In that prayer I experienced God looking at me in great delight as I "heard" how glad he was that I was "finally" here. I had absolutely no sense of worthiness or unworthiness, simply that of being a delight to God and loved in an exhaustive way. The entire focus of that prayer was on God and the kind of experience prayer (time with me in this case) was for him. At another point, I experienced Christ gazing at me with delight and love as we danced. I was aware at the same time that every person was loved in the same way; I have noted this here before but without reflecting specifically on the place of the Divine gaze in raising me to humility. In more usual prayer periods I simply rest in God's presence and sight. I allow him, as best I am able,  access to my heart, including those places of darkness and distortion caused by my own sin, guilt, woundedness, and shame. Ordinarily I think in terms of letting God touch and heal those places, but because of that seminal prayer experience I also use the image of being gazed at by God and being seen for who I truly am. That "seeing", like God's speech is an effective, real-making, creative act. As I entrust myself to God I become more and more the one God knows me truly to be.

What continues to be most important about that prayer experience is the focus on God and what God "experiences", sees, communicates. In all of that there was simply no room for my own feelings of worthiness or unworthiness. These were simply irrelevant to the relationship and intimacy we shared. Similarly important was the sense that God loved every person in the very same way. There was no room for elitism or arrogance nor for the shame in which these and so many other things are rooted. I could not think of my own sinfulness or brokenness; I did not come with armfuls of academic achievements, published articles, or professional successes nor was this a concern. I came with myself alone and my entire awareness was filled with a sense of God's love for me and every other person existing; there was simply no room for anything else.

Over time a commitment to contemplative prayer allows God's gaze to conform me to the truth I am most deeply, most really. Especially it is God's loving gaze which heals me of any shame or sense of inadequacy that might hold me in bondage and allows my true self to emerge. Over time I relinquish the vision of reality of the false self and embrace that of the true self. I let go of my tendency to judge "good and evil". Over time God heals my blindness and, in contrast to what happened after the eating of the tree of knowledge of good and evil, my eyes are truly opened!
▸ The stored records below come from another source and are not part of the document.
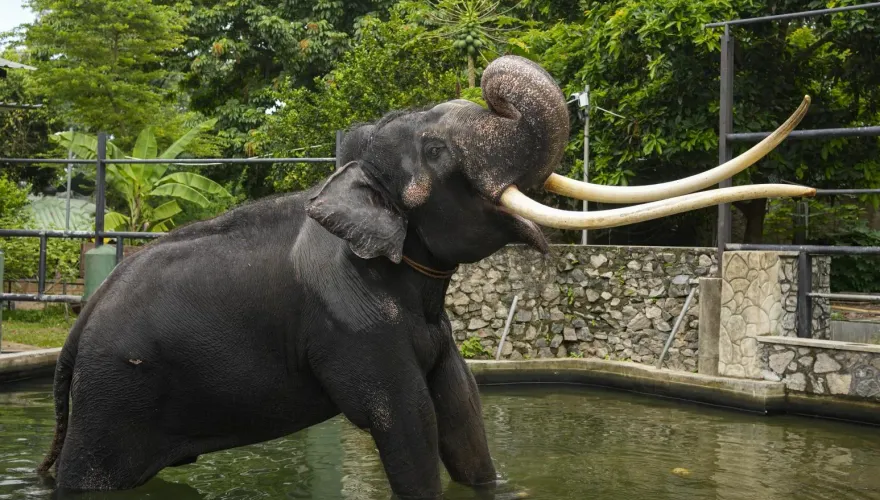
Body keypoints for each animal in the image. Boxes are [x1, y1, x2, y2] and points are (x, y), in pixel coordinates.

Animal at [36, 55, 814, 499]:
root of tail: (76, 331)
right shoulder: (350, 327)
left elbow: (463, 411)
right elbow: (407, 420)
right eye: (439, 152)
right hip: (114, 394)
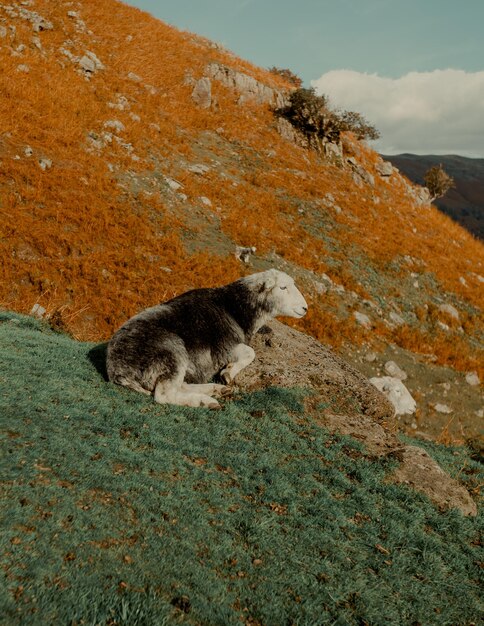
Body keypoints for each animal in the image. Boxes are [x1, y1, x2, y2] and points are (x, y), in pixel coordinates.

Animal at [107, 270, 308, 408]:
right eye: (283, 287)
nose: (305, 308)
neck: (235, 307)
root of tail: (117, 369)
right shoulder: (224, 347)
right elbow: (250, 352)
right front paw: (228, 373)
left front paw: (225, 378)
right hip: (171, 351)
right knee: (165, 395)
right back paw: (206, 401)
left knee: (181, 385)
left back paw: (216, 390)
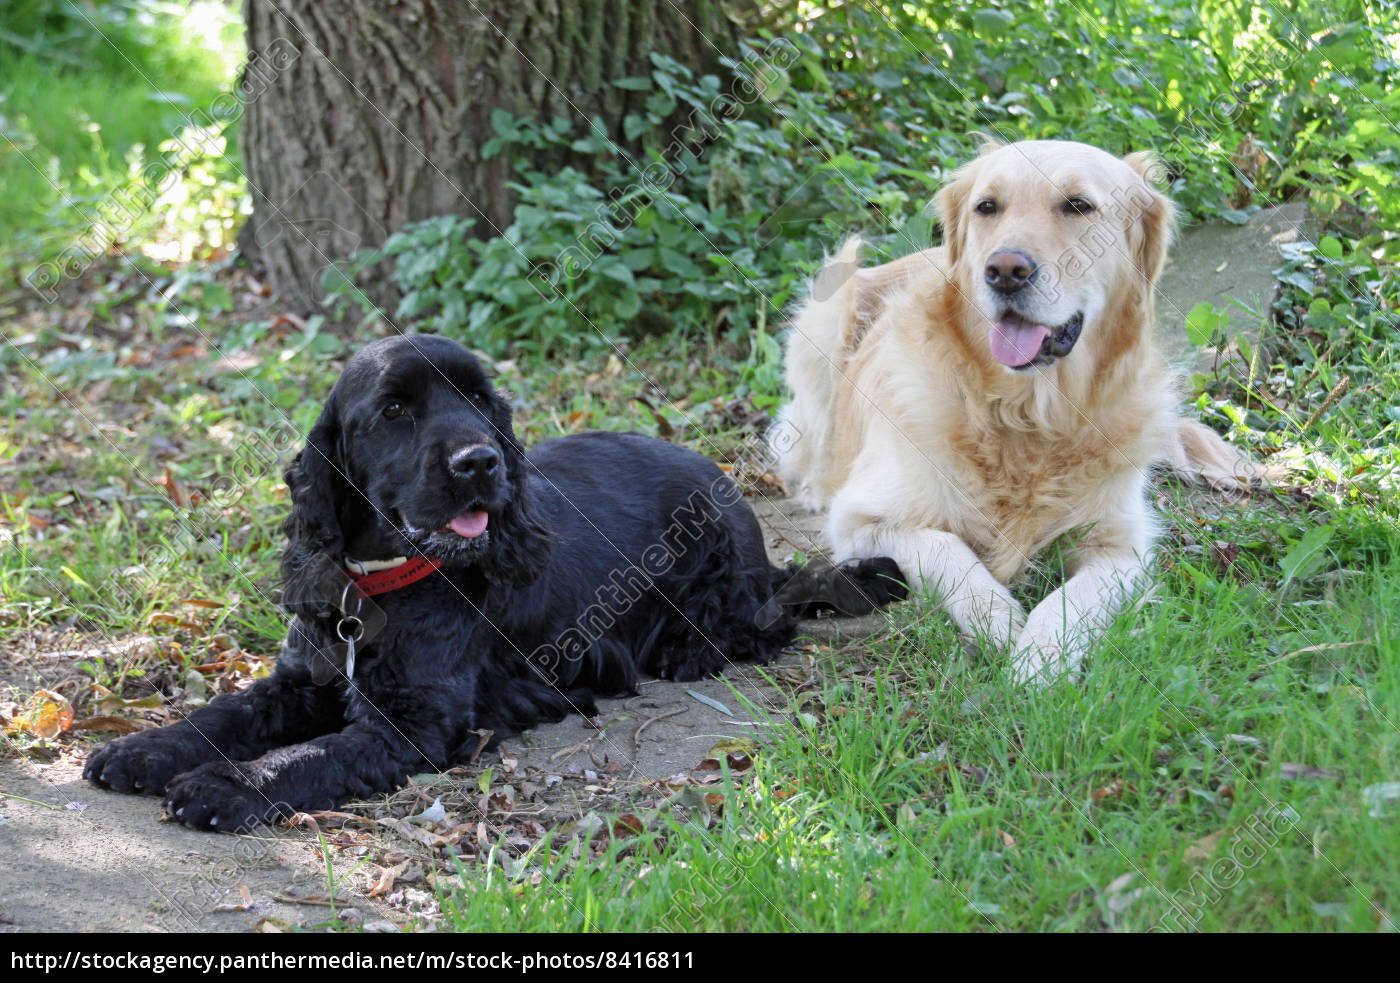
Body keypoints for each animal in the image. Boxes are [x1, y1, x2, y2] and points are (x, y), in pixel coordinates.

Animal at [81, 337, 901, 828]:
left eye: (479, 399)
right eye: (396, 409)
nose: (480, 461)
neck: (381, 588)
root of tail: (725, 478)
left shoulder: (415, 723)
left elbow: (310, 754)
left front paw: (224, 787)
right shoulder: (299, 681)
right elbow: (223, 714)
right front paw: (145, 748)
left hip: (726, 589)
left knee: (772, 613)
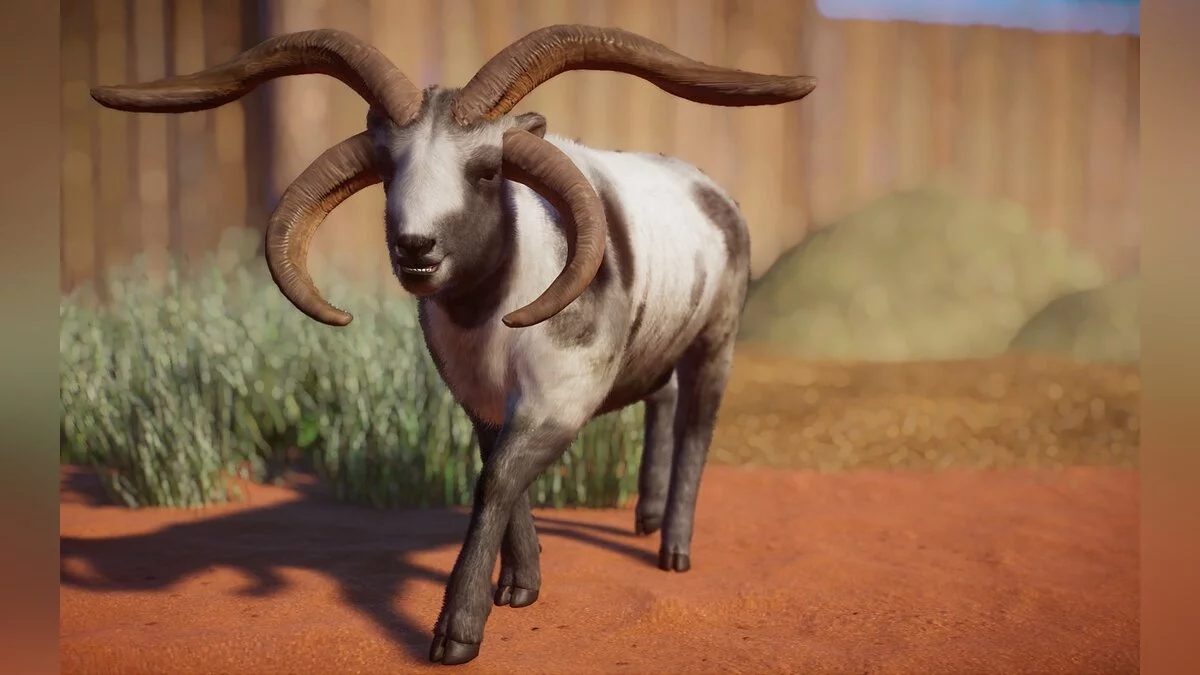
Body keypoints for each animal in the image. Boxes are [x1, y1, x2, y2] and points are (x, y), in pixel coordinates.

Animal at [90, 24, 816, 666]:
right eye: (390, 166)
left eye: (487, 170)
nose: (416, 246)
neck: (493, 313)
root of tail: (712, 189)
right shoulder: (479, 398)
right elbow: (498, 470)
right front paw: (520, 588)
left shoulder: (561, 396)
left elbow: (496, 479)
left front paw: (457, 634)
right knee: (661, 398)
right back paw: (644, 517)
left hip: (716, 341)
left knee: (697, 424)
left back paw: (673, 551)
This means not only being raised from humiliation to humility but being converted from self-consciousness to genuine self-awareness. In the remaking of my mind and heart these changes are a portrait of what it means to move from guilt and shame to grace.
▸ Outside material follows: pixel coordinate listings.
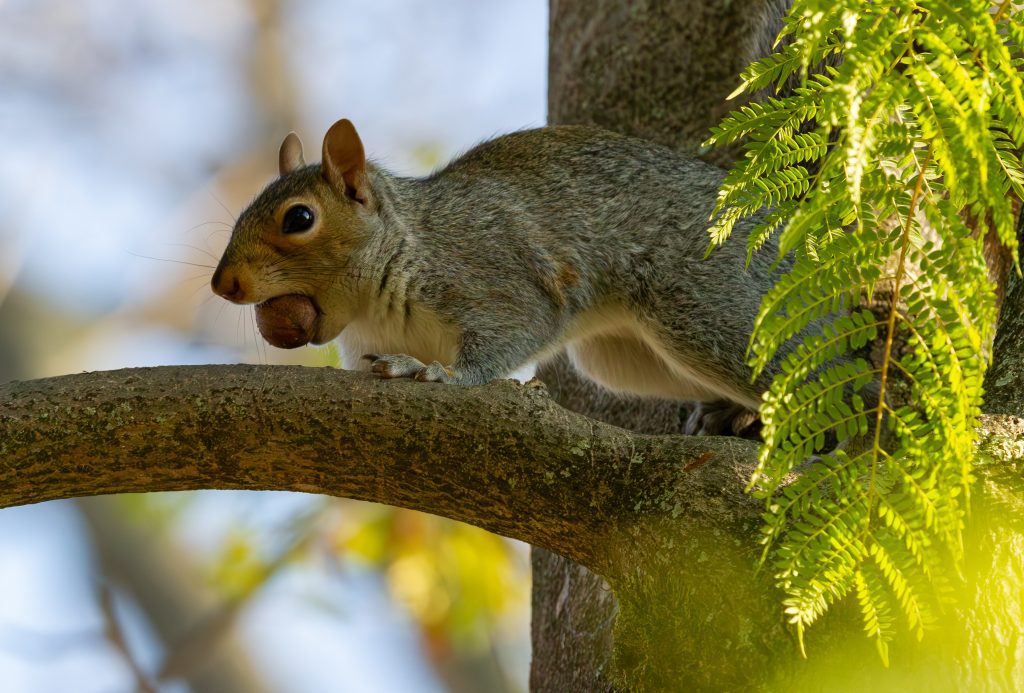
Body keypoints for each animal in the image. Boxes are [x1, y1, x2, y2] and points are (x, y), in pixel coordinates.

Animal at [212, 119, 789, 434]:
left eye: (299, 219)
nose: (223, 286)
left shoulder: (491, 271)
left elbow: (517, 328)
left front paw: (443, 375)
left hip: (701, 309)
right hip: (623, 359)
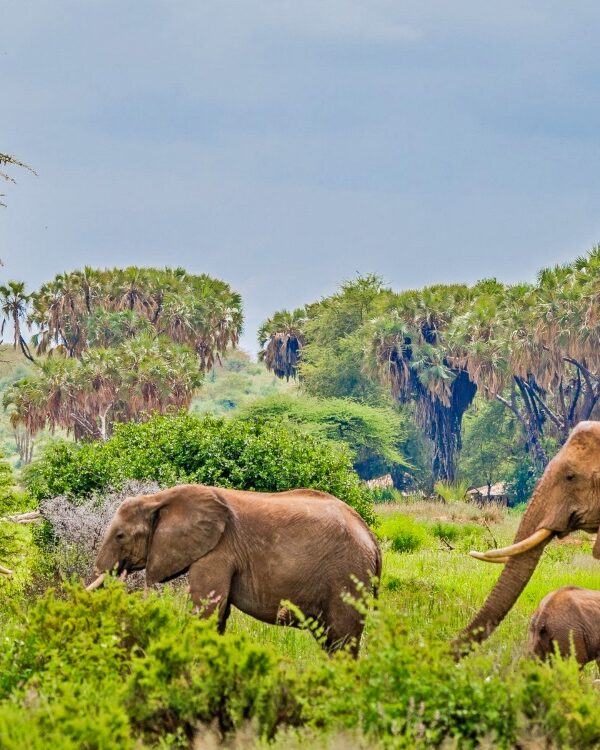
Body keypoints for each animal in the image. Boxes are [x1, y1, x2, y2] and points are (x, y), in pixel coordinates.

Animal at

So, again, the sources of my conviction about the calculus of worthiness and unworthiness and the transformative and healing power of God's' gaze comes from several places including: 1) Scripture (OT and NT), Theology (especially Jesus' own teaching and the theologies of the cross of Paul and Mark as well as the paradoxical theology of glorification in shame of John's gospel), 2) the work of sociologists and psychologists on shame as the "master emotion", and 3) contemplative prayer. I suspect that another source is my Franciscanism (especially St Clare's reflections on the mirror of the self God's gaze represents) but this is something I will have to look at further.